No one likes getting a bad night's sleep. But for people who experience stressful situations, restless nights could mean that they'll find coping with that stress more difficult. New research, published Monday in the Journal of Neuroscience, indicated that how soundly a person sleeps before a trauma might indicate how well they can recover from it.
That may seem obvious, but this is the first time that scientists have really analyzed the effect, researcher Itamar Lerner tells Newsweek. Lerner and his colleague, Shira Lupkin, measured how much sleep people got before they felt uncomfortable electric shocks; over time, the subjects learned to associate the shocks with a picture. Lerner, Lupkin and their team measured how their subjects's brain activity changed in regions associated with fear and PTSD.
The activity in the brains of people who got more REM sleep before they started receiving the shocks changed less, on average, indicating that they were more resilient to trauma. (Though these electric shocks hardly compare with a natural disaster or war, it's a commonly-used model in psychological research.) "What comes out of our study is that yes, there is something about the regular, daily amount of REM sleep that people have on average that can influence or predict how their brain will react to fear learning later on," Lerner says. Lerner and Lupkin are both researchers at Rutgers University.

Rapid eye movement sleep, or REM sleep, is a particular stage of sleep associated with vivid dreams. Changing the amount of REM sleep people have is not easy, Lupkin noted. "There's nothing we can really do to increase the amount of REM, other than increasing the total amount of sleep," she says. Decreasing the amount of REM sleep people obtain is another matter. As people age, the amount of REM sleep naturally decreases; some medications, like antidepressants, can also cause people to get less REM sleep.
Sleep definitely impacts the way we process traumas. Many people think disorders like PTSD might develop because the brain isn't able to unlink a certain stimulus that someone's experienced during a trauma—like a noise, sound or smell—with the emotions and fear that accompanied it.

"What this research underscores is the importance of sleep to psychological and physical resilience," Dr. Thomas Mellman tells Newsweek. Mellman, a sleep and trauma researcher at Howard University, was not involved in the research.

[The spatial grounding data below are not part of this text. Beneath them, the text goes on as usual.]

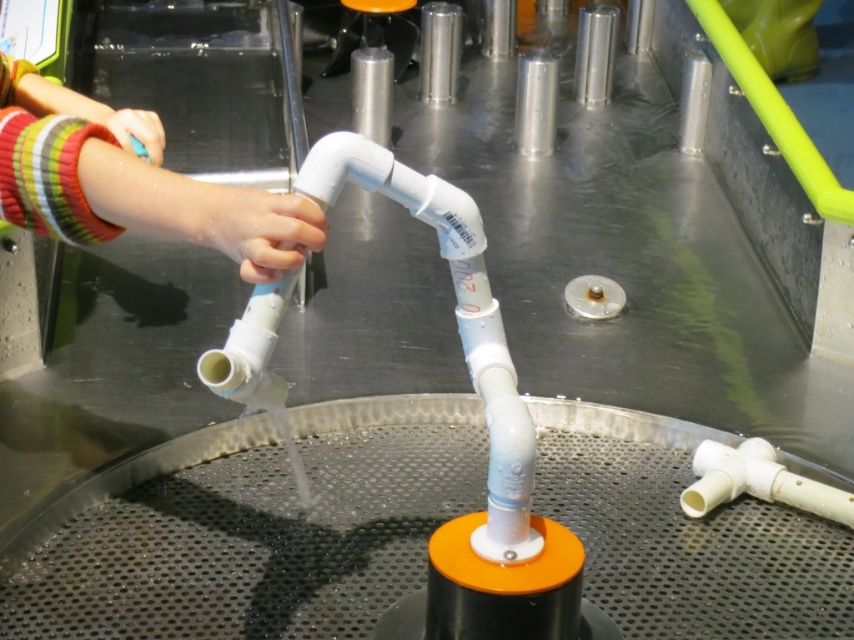
Does white matte hand at center come behind matte plastic hand at upper left?

No, white matte hand at center is closer to the viewer.

Looking at this image, can you confirm if white matte hand at center is positioned to the left of matte plastic hand at upper left?

No, white matte hand at center is not to the left of matte plastic hand at upper left.

Locate an element on the screen. Image resolution: width=854 pixels, height=640 pixels. white matte hand at center is located at coordinates (259, 228).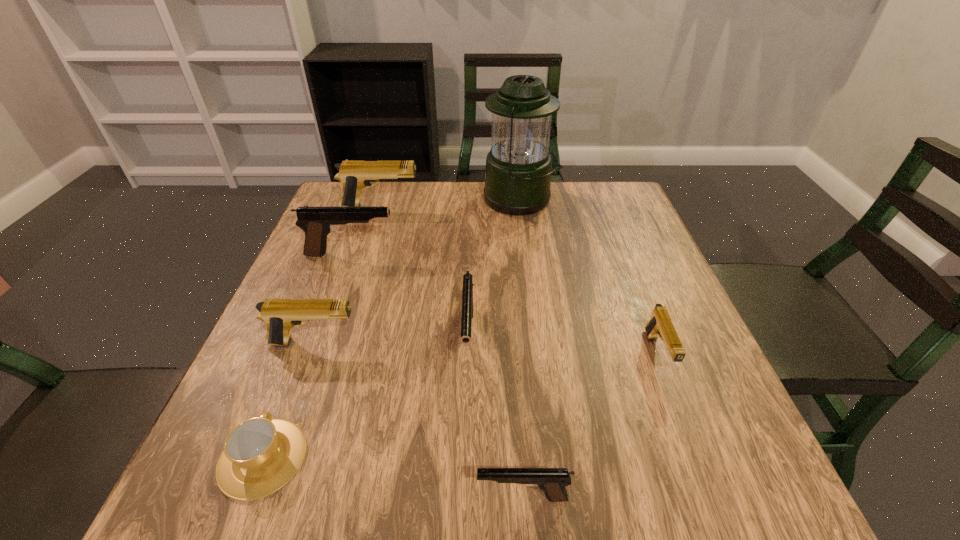
You are a GUI agent. You are given a task and a screenshot of the screen. Output one action in this format:
    pyautogui.click(x=<x>, y=<y>)
    Task: Click on the rightmost pistol
    The height and width of the screenshot is (540, 960).
    Given the screenshot: What is the action you would take?
    pyautogui.click(x=660, y=325)

Where is `the smallest black pistol`? The height and width of the screenshot is (540, 960). the smallest black pistol is located at coordinates (552, 481).

Where is `the second pistol from right to left`? the second pistol from right to left is located at coordinates (552, 481).

This screenshot has height=540, width=960. What are the coordinates of `the shortest object` in the screenshot? It's located at (260, 455).

You are a GUI agent. You are given a task and a screenshot of the screen. Output one action in this format:
    pyautogui.click(x=<x>, y=<y>)
    Task: Click on the cup
    The height and width of the screenshot is (540, 960).
    Given the screenshot: What is the action you would take?
    pyautogui.click(x=260, y=455)

I want to click on vacant region located 0.350m on the front of the tallest object, so click(535, 309).

I want to click on free space located 0.100m at the barrel of the farthest tan pistol, so click(x=455, y=207).

Locate an element on the screen. This screenshot has width=960, height=540. free location located 0.090m at the muzzle of the biggest black pistol is located at coordinates pos(432,254).

In order to click on vacant area situated 0.200m at the barrel of the second biggest tan pistol in this screenshot , I will do `click(460, 343)`.

Locate an element on the screen. The image size is (960, 540). free space located 0.240m at the muzzle of the second biggest black pistol is located at coordinates (464, 512).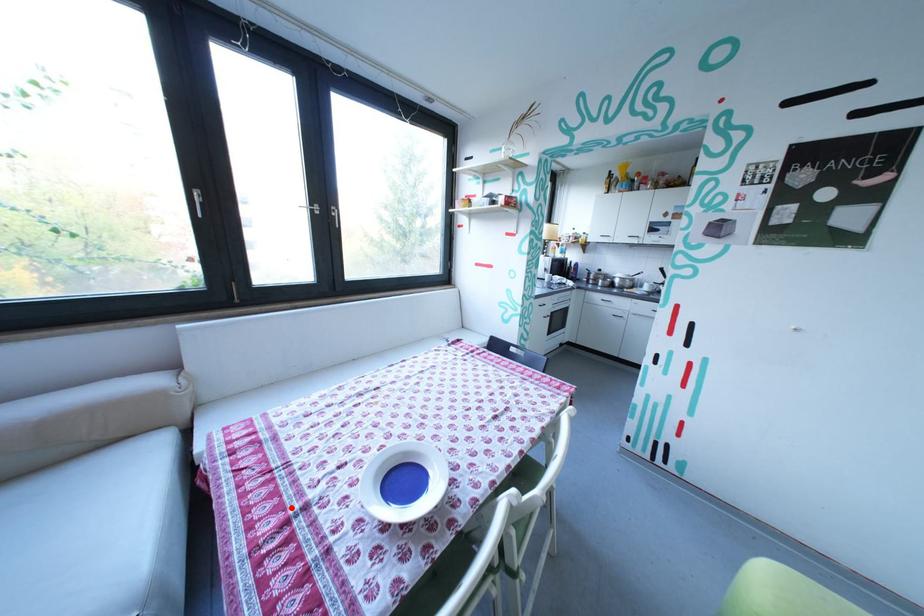
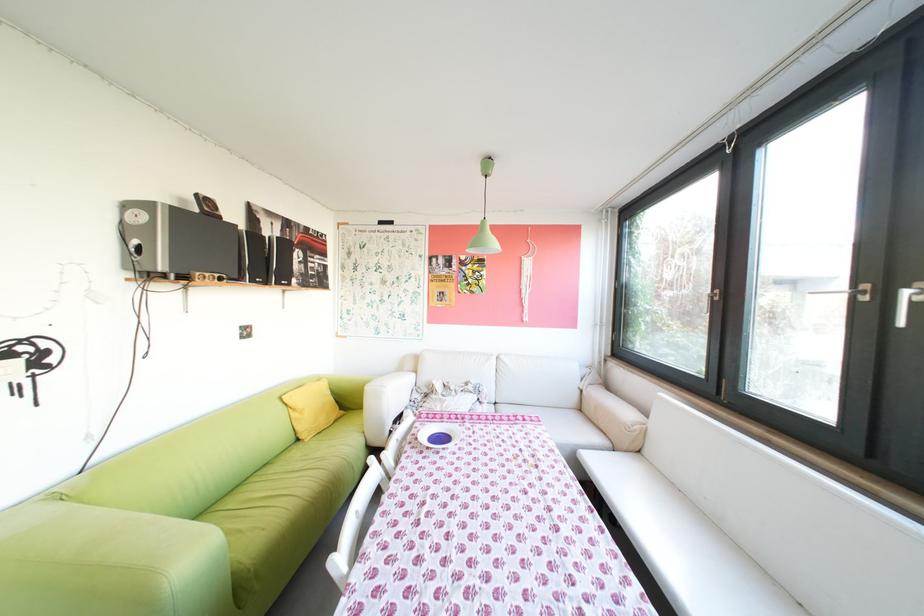
Locate, in the second image, the point that corresponds to the highlighted location in the first image.

(484, 419)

In theory, this research could lead to sleep screening for people who might be exposed to traumatic events at work, like soldiers or first responders. However, Mellman said, those kinds of screenings are not yet precise enough to be useful. "I do see the implications more along those lines that it's not good to compromise sleep," Mellman says. "Sleep contributes to resilience and if we're going to manipulate the amount of REM sleep, the practical implication of that would be to preserve early morning sleep, when REM predominates."
So sleep in a bit more. It might be good for your psychological health.